Chez lui, à Dudelange, Arsène Welter retrouve Angèle, son épouse, et ses deux filles Jil et Chris. Un foyer où l’on dort, mange et vit handball puisqu’elles y ont toutes joué. « Ma famille, je la voyais de temps en temps », confie le patriarche qui, après sa journée de bureau, enchaînait régulièrement avec des réunions du conseil d’administration de la fédération ou des rencontres de championnat qu’il supervisait en tant que délégué. « C’était un travailleur énorme, ne calculant jamais ses heures. » Quand le règlement de l’EHF le permettait encore, il embarquait parfois ses filles avec lui. À la Sparkassen-Arena de Kiel par exemple, où il faillit percuter Nikola Karabatic. « On voulait la même place. Finalement, on s’est arrangés. On s’est serrés un peu et on s’est garés l’un à côté de l’autre… »
Au volant de sa Peugeot 308, Arsène peut passer de longues heures comme l’illustre ce road trip de 2 100 bornes effectué avec l’aînée afin de rallier l’appartement familial situé à Nerja, en Andalousie, plutôt que de prendre l’avion avec le reste de la troupe. « Ça reste un super souvenir », confie Jil, pressentie fut un temps pas si lointain comme son successeur au poste de secrétaire général.
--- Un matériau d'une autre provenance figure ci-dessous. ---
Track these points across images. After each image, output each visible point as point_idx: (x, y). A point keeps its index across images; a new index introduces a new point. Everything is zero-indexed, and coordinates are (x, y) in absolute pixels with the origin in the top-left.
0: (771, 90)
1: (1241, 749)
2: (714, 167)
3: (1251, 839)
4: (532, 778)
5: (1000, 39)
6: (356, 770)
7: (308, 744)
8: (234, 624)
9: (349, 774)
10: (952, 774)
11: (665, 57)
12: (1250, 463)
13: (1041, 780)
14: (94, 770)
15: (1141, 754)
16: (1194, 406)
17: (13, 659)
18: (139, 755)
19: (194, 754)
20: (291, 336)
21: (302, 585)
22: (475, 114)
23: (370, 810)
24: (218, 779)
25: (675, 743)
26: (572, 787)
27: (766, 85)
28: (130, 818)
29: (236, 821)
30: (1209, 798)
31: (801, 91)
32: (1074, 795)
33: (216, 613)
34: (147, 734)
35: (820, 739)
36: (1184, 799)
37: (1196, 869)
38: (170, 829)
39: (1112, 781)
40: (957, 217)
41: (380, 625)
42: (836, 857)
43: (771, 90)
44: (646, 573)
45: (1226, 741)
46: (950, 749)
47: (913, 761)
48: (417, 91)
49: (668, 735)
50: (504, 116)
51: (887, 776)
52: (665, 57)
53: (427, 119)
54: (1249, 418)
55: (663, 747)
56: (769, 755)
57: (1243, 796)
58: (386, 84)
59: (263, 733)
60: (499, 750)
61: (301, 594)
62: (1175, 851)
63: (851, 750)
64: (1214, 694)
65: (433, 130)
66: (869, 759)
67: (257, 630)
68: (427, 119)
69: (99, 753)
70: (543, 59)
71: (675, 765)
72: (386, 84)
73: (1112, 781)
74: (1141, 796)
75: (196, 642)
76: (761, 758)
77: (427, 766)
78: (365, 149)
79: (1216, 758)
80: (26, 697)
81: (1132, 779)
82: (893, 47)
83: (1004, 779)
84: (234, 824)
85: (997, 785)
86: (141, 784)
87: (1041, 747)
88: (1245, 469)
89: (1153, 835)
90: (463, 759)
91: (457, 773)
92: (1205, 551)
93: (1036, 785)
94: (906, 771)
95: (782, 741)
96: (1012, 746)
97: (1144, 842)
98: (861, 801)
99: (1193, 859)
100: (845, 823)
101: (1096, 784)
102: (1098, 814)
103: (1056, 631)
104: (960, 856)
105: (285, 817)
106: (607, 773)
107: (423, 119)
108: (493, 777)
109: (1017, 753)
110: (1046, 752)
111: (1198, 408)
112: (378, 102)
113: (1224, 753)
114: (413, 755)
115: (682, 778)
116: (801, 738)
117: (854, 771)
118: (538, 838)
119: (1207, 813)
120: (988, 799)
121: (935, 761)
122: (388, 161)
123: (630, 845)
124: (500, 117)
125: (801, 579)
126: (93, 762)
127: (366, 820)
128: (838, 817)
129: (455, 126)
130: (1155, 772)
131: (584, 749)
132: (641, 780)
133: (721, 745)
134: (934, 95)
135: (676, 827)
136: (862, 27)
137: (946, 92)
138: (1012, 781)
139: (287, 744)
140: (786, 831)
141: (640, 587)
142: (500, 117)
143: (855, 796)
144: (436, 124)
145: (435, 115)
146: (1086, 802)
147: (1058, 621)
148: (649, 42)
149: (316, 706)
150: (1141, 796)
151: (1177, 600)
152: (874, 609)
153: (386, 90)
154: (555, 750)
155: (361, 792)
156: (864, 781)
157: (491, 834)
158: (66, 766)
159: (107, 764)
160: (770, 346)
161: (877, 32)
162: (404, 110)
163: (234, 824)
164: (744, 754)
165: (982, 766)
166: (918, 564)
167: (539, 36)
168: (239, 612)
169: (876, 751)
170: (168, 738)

« La question s’est posée , reconnaît le père, mais je n’avais pas envie de la voir dans cette position. » Comprendre : pas envie de la voir sous le feu des critiques et des coups plus ou moins bas. C’est que le blindage, chez les Welter, c’est lui qui le porte. Et puis, comme ça, il pourra faire ce à quoi tout retraité aspire : voyager. « Ma femme travaille chez Luxair, c’est plus facile », sourit cet amoureux des États-Unis qui rêve de les traverser d’est en ouest. En train. Pourquoi en train? « Je ne sais pas. Comme ça… »
Avant de se quitter, à la question de savoir ce qu’il compte faire désormais de ses journées, Arsène Welter ne surprend guère : «J’aimerais travailler pour un club à qui je pourrais faire profiter mon expérience…» Et rester ce qu’il est et a toujours été : un bénévole dans l’âme.